Question

graph the image of △hij after the following sequence of transformations: reflection across the line x = -1 translation 6 units left and 18 units up

Explanation:

Step1: Recall reflection formula

For a point $(x,y)$ reflected across the line $x = a$, the new $x$-coordinate is $2a - x$ and $y$-coordinate remains the same. Here $a=-1$. Let the vertices of $\triangle HIJ$ be $(x_1,y_1),(x_2,y_2),(x_3,y_3)$. After reflection across $x = - 1$, the new vertices are $(2\times(-1)-x_1,y_1),(2\times(-1)-x_2,y_2),(2\times(-1)-x_3,y_3)$.

Step2: Recall translation formula

A translation of $h$ units left and $k$ units up for a point $(x,y)$ gives a new point $(x - h,y + k)$. Here $h = 6$ and $k=18$. So for the reflected points from Step 1, the final - transformed points are $(2\times(-1)-x_1-6,y_1 + 18),(2\times(-1)-x_2-6,y_2 + 18),(2\times(-1)-x_3-6,y_3 + 18)$.

Step3: Graph the new triangle

Plot the new - transformed vertices on the coordinate plane and connect them to form the image of $\triangle HIJ$.

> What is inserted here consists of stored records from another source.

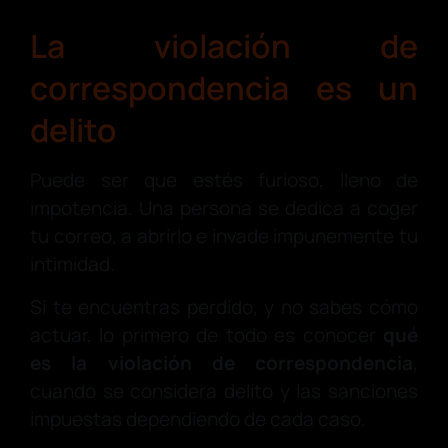
La violación de
correspondencia es un
delito
Puede ser que estés furioso, lleno de
impotencia. Una persona se dedica a coger
tu correo, a abrirlo e invade impunemente tu
intimidad.
Si te encuentras perdido, y no sabes cómo
actuar, lo primero de todo es conocer
qué
es la
violación de correspondencia
,
cuando se considera delito y las sanciones
impuestas dependiendo de cada caso.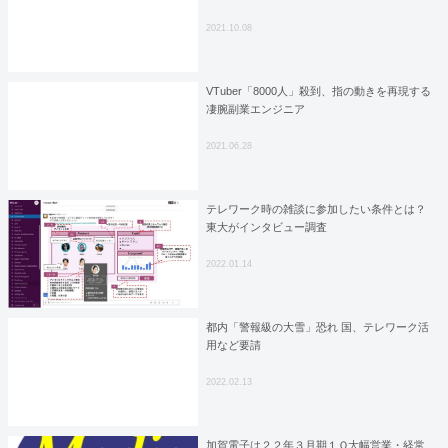
2021.10.08
VTuber「8000人」殺到、指の動きを再現する
凄腕副業エンジニア
2021.06.28
テレワーク時の雑談に参加したい条件とは？
東大がインタビュー調査
2022.01.14
都内「警報級の大雪」恐れ 国、テレワーク活
用など要請
2022.02.13
加賀電子は２２年３月期１Ｑ大幅営業・経常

Since we don't have the coordinates of the vertices of $\triangle HIJ$, we can't give numerical answers. But the general procedure to graph the image is as above.

Answer:

Graph the triangle with vertices obtained by first reflecting across $x=-1$ and then translating 6 units left and 18 units up.